God has given every human on earth enough information so that they can recognize and worship Him as God. “Because that which may be known of God is manifest in them; for God hath shewed it unto them. For the invisible things of him from the creation of the world are clearly seen, being understood by the things that are made, even his eternal power and Godhead; so that they are without excuse” (Romans 1:19-20, emphasis mine).
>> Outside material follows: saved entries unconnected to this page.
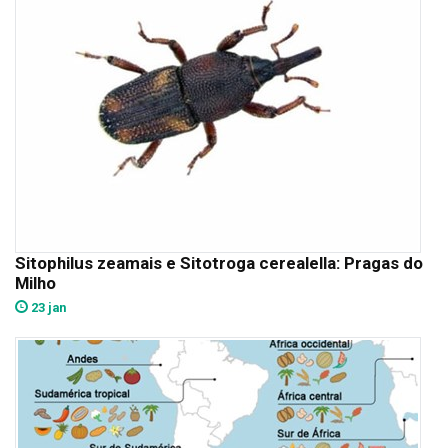
Sitophilus zeamais e Sitotroga cerealella: Pragas do
Milho
23 jan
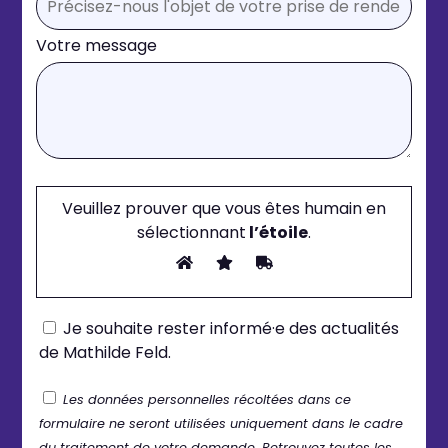
Votre message
Veuillez prouver que vous êtes humain en
sélectionnant
l’étoile
.
Je souhaite rester informé·e des actualités
de Mathilde Feld.
Les données personnelles récoltées dans ce
formulaire ne seront utilisées uniquement dans le cadre
du traitement de votre demande. Retrouvez toutes les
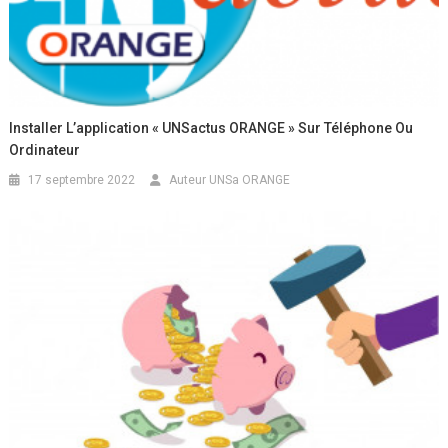
Installer L’application « UNSactus ORANGE » Sur Téléphone Ou
Ordinateur
17 septembre 2022
Auteur UNSa ORANGE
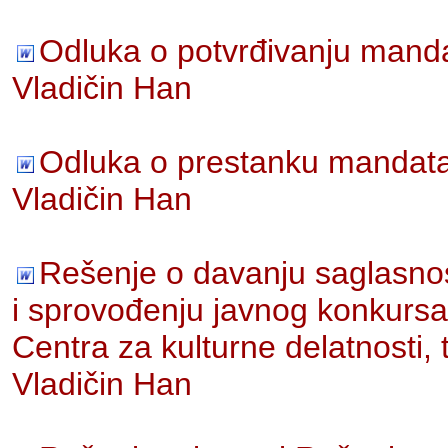
Odluka o potvrđivanju manda
Vladičin Han
Odluka o prestanku mandata
Vladičin Han
Rešenje o davanju saglasnos
i sprovođenju javnog konkursa 
Centra za kulturne delatnosti, 
Vladičin Han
Indeed, Paul says that those who do not know the law of God follow that law instinctively. “For when the Gentiles, which have not the law, do by nature the things contained in the law, these, having not the law, are a law unto themselves: Which shew the work of the law written in their hearts, their conscience also bearing witness, and their thoughts the mean while accusing or else excusing one another” (Romans 2:14-15, emphasis mine).
Everyone will have to answer for what they know. However, God’s standard requires perfection, and no one – whether knowing the written law of God, or whether knowing the law of God instinctively – can keep the law perfectly. And James says, “For whosoever shall keep the whole law, and yet offend in one point, he is guilty of all” (James 2:10, emphasis mine). In the end, everyone will have to answer for what they know. “And I saw the dead, small and great, stand before God; and the books were opened: and another book was opened, which is the book of life: and the dead were judged out of those things which were written in the books, according to their works … and they were judged every man according to their works. And death and hell were cast into the lake of fire. This is the second death. And whosoever was not found written in the book of life was cast into the lake of fire” (Revelation 20:12-15, emphasis mine).
Reader, Jesus is coming very soon. Are you prepared to meet Him? Now especially, having read this, you will answer for what you know. There is only one way to avoid that judgment. Ask Jesus to be your Savior. Please read my page on “Securing Eternal Life.”
 John F. Walvoord and Roy B. Zuck, The Bible Knowledge Commentary, (Victor Books, SP Publications Inc., 1985), p. 1344.
 Belshazzar was not related to Nebuchadnezzar. The term “father” is used as a metaphor meaning predecessor or founder.